• _Your goal_: Continue the forum thread below about restricting access to the Public share, starting from the point where it stops.

If i set it to admin access, will it be hidden when accessing the disk via SMB? I mean, I access \MBLD and have my shares there, plus the Public folder. Will it disappear from there?
It will not dissapear but anyone who is not Admin will get the usual access denies messages.
The note-to-myself that I made on this issue is . . .
Restrict the `Public` share for the NFS, AFP, FTP and SMB access.
You need to access the MBL's Linux's command line. Instructions are littered through this community.
Using the nano text editor edit /etc/trustees.conf find ...
/shares/Public:*:RWBEX:*:CU
... change this to ...
/shares/Public:admin:RWBEX:*:CU
Do the same change to /tmp/trustees.mod. Within this file if you see `admin:RWBEX` for Public
within the DENY LIST then remove it from the appropriate line. Make sure there is one : and not :: if
you do this.
Issue the following command:
settrustees -f /tmp/trustees.mod
The `Public` share and directory is now only accessible to the owner/admin user.

• _Given information_:
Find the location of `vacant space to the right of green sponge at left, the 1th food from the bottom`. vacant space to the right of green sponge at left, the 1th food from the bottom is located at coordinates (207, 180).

• _Written answer_:
I think now this does not persist over updates so after an upgrade or altering the Public share on the Dashboard UI, this has to be re-applied.
Did it stop working after the last firmware update?
What I didn’t do before was add user accounts to the ###DENY LIST section of /tmp/trustees.mod but after writing that maybe somethings been done in the kernel binary to exclude Public from bring restricted?
I wonder if it may be possible to soft-link the Public to the bit-bucket? Some more work will be needed here as in this case I’m pretty sure the likes of the Twonky and iTunes servers are liable to break.
This is my only real criticism of the WD Firmware and that not being to easily make Public a read only folder for all except the owner(admin).